Yesterday I looked in a small way at how reasoning would lead to slicing the NHS into different kinds of organisations, one dealing with from pre pregnancy to 18 months old, another for the last 18 months of life and a third, for all the bits in between, which would also be split into accident/emergencies and positive health.
The splits make sense because the type of complexity and risk varies significantly between these.
The three thinking processes you can apply to tasks can be simply taken as creative, intuitive and analytical/reasoning. If you take a pictorial image of these types you have in the first, creative, anything you like in your picture which moves around however you choose, it is a dream like no rule kind of activity. In the second you dig deep to sense the big picture, and the big picture includes all your feelings and fears and hopes as well as your sensory touch, taste, hearing and seeing. Reasoning moves you into focus mode, trying to see the details down to the minutest level.
For example, if you see a snake crawling across the floor of your bedroom, reasoning might take you into thoughts about how long the teeth are so you choose cloth which would catch the teeth but not your skin. Creativity might get you reaching for your harmonica to play it a tune, and intuition might get you sensing the harm the snake intends, or not, so you decide to stay calm and slowly walk out of the room.
When it comes to the NHS and services for people in their final 18 months of life, as the issues are complex and collaborative and risk is catalytic, (any mistake down to a few microbes can be fatal), intuition is going to play a strong part, many decisions are going to be based on how you feel about what you are doing. For example, to keep the microbes out reasoning might suggest a plastic bubble, but if you only have a few months to live intuition says no, that is no way to live your last months, but that is also a collaborative decision, there may be many people and true feelings would need to be shared. And people find it hard to share feelings when confronted with reasoning and analysis. What would ‘a plastic bubble would reduce risk of infection from 5% to 4%’ really mean?
So the thinking skill most appropriate for this part of the ‘health service’ is intuition, it must be set to hold the final say on all decisions, if intuition is against it then it must be allowed to challenge all decisions.
But this does not rule out the other two. Reasoning has meant that small alcohol based cleansing solutions are placed around hospitals for visitors and maybe staff to use between each patient contact. But some are being stolen for their alcohol content. A creative solution then might be to add a red dye which also tastes foul. That way everyone could see who has cleaned their hands and who has not! A creative marketing of the idea might also be needed.
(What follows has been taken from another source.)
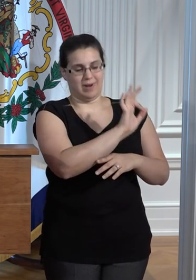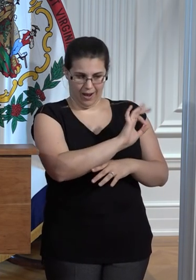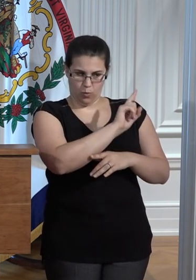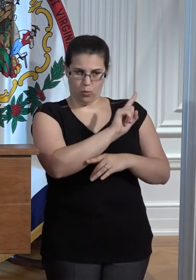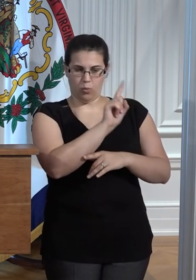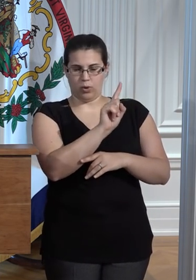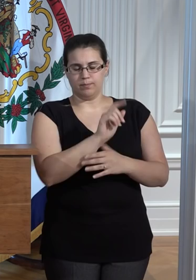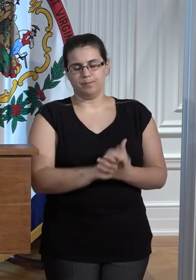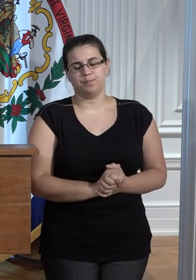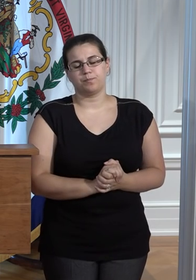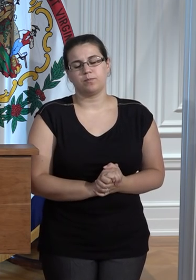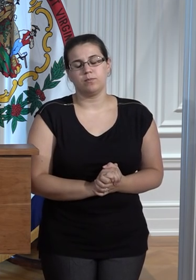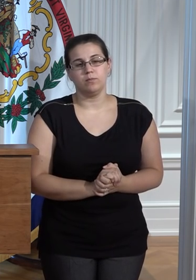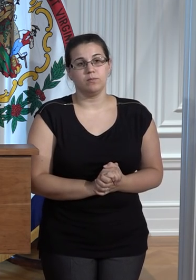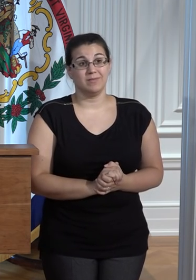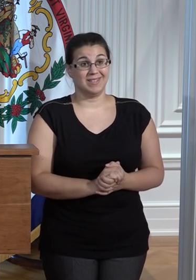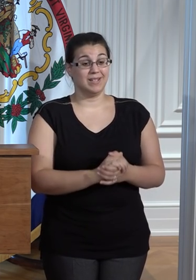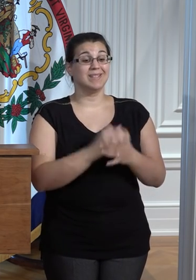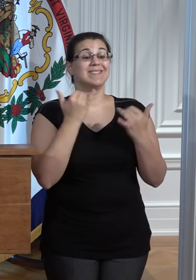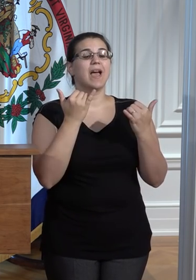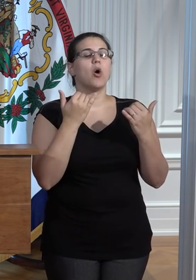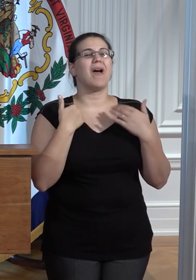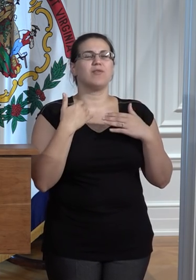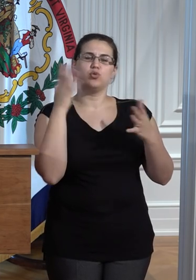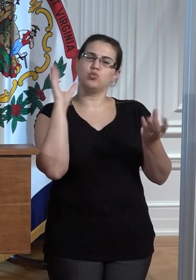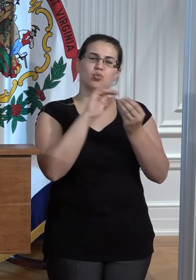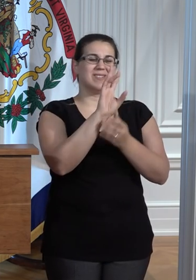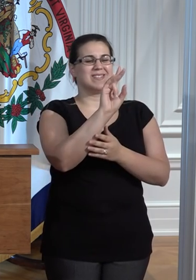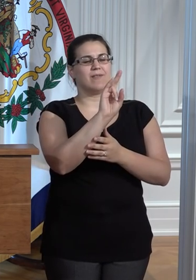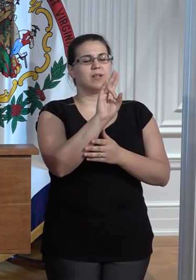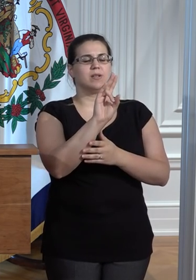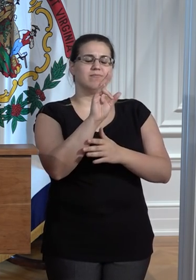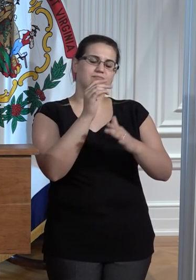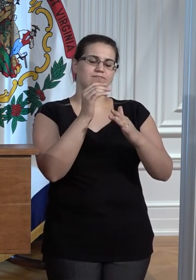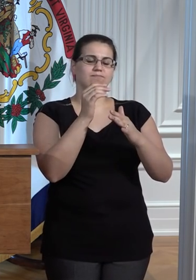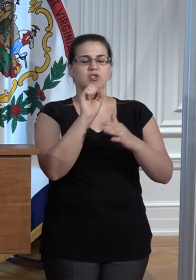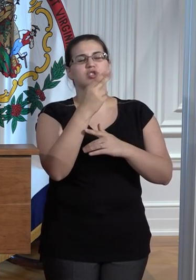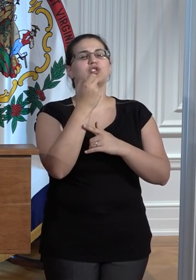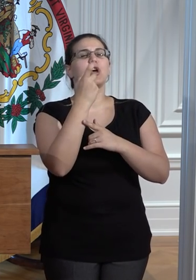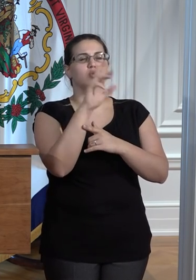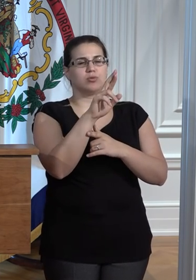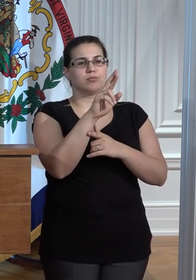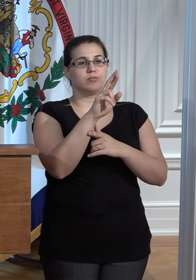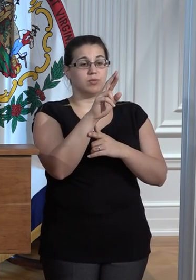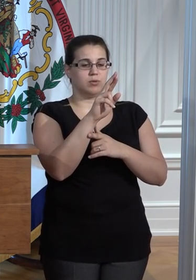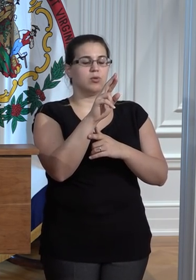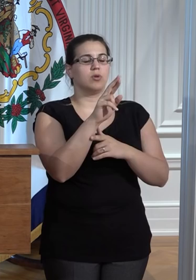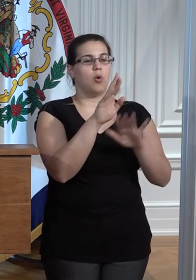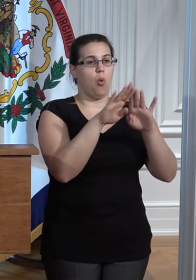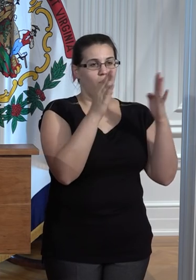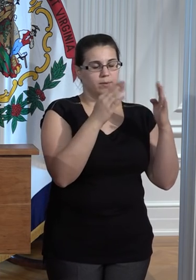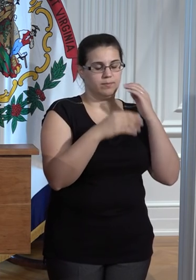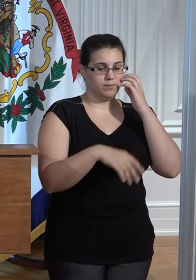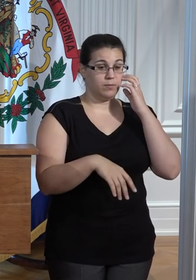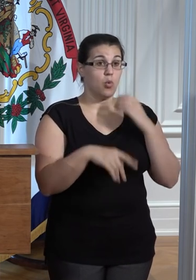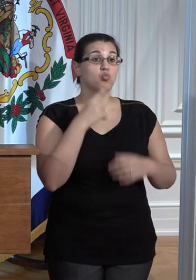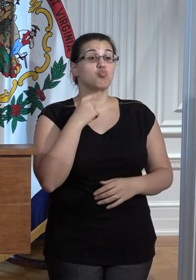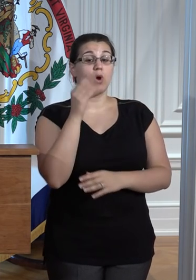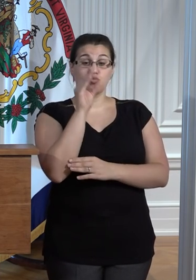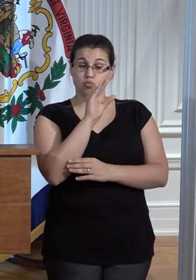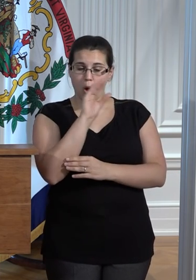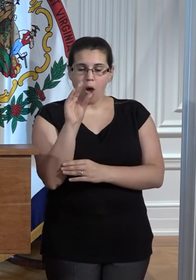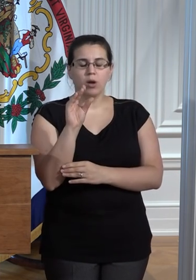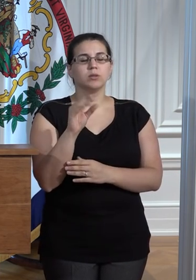Currently, at least 17 shelters are open. Groups such as the Red Cross, the Salvation Army, and VOAD have stepped up,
There are many end of life decisions that need to be made and the combination of thinking process would allow for good consideration of cost savings while maintaining the overall ruling that intuition is the only true arbiter of such complexity. This could well include consideration of who you employ, which might include musicians, artists, comedians as well as the odd priest of course.
Our approach to design often pushes us into Left Brain dominance, reducing everything to reason. Reason has its place, but its place depends on the nature of the problem. Adopting a one style fits all for such a complex set of services as the NHS is totally inappropriate. For elderly care, intuition rules over whatever reason and creativity bring.